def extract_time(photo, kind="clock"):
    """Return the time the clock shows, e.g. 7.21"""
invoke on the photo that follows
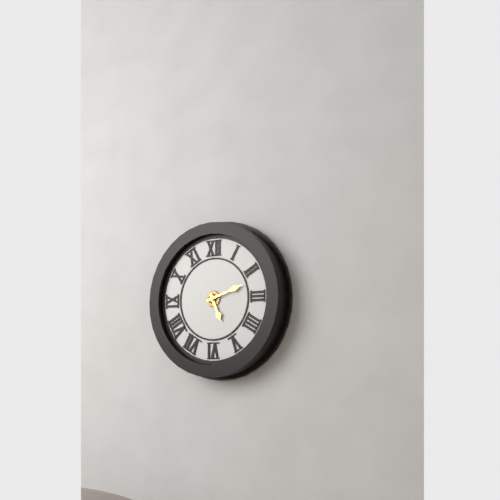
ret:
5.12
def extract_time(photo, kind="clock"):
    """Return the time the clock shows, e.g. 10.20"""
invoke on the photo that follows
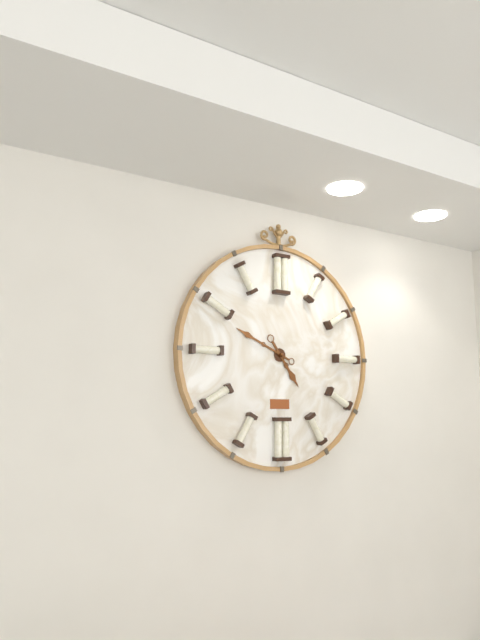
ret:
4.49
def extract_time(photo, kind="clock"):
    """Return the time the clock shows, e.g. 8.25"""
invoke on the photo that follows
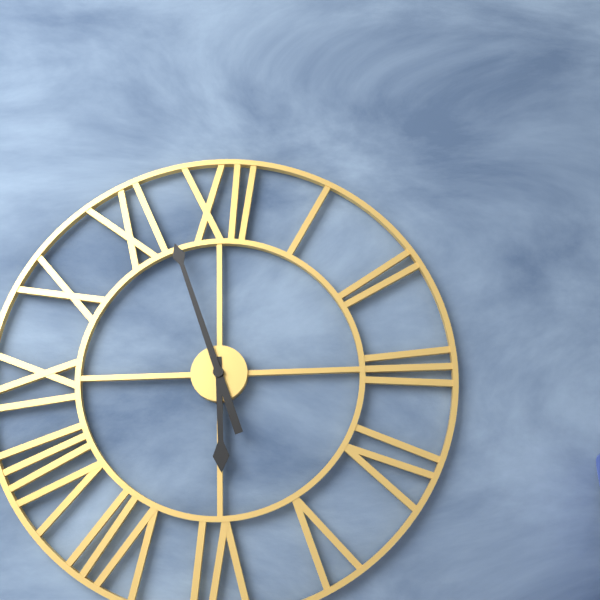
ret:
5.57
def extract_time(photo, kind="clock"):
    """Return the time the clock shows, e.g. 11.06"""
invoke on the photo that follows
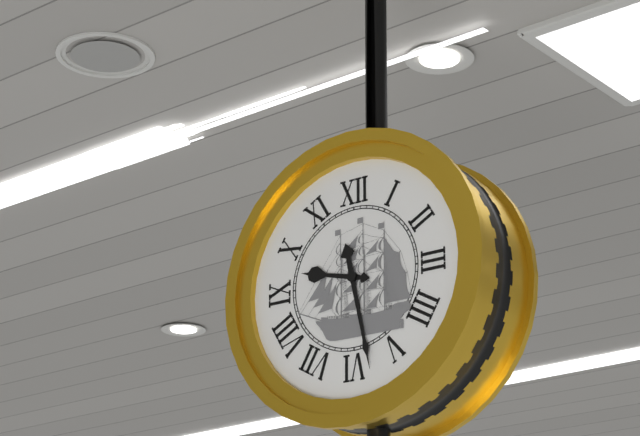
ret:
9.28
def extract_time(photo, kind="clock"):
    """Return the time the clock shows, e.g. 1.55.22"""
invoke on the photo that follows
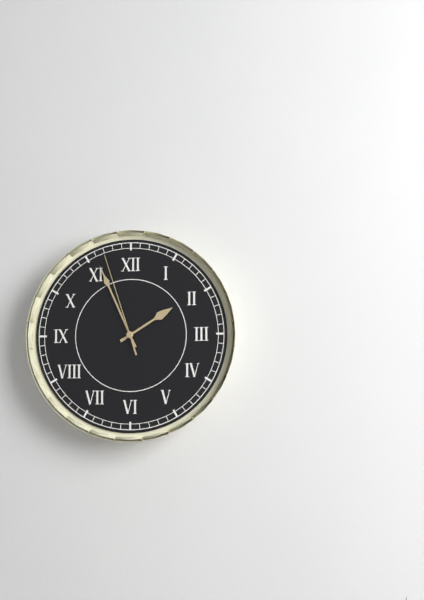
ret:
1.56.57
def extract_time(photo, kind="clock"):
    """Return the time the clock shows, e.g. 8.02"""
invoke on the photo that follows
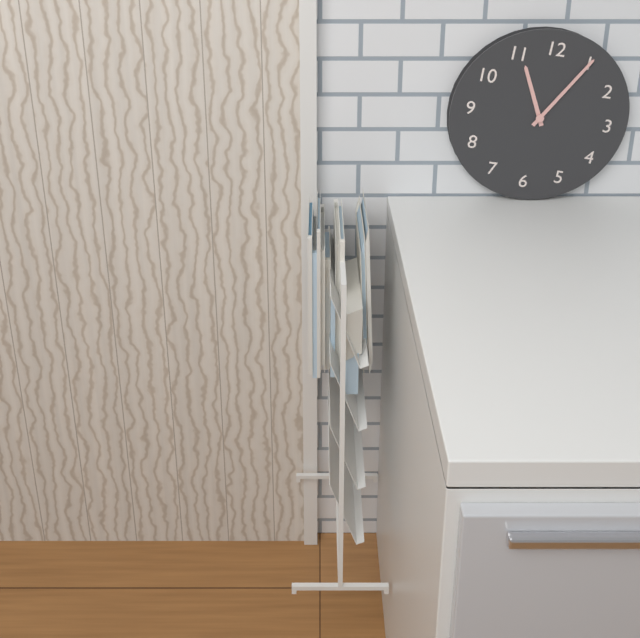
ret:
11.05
==*==
▸ TASK BRIEF: Which lines above contain the string "Return", counting only matches with the same capitalization? Show each of those lines in full.

▸ SOLVED PROBLEM:
    """Return the time the clock shows, e.g. 7.21"""
    """Return the time the clock shows, e.g. 10.20"""
    """Return the time the clock shows, e.g. 8.25"""
    """Return the time the clock shows, e.g. 11.06"""
    """Return the time the clock shows, e.g. 1.55.22"""
    """Return the time the clock shows, e.g. 8.02"""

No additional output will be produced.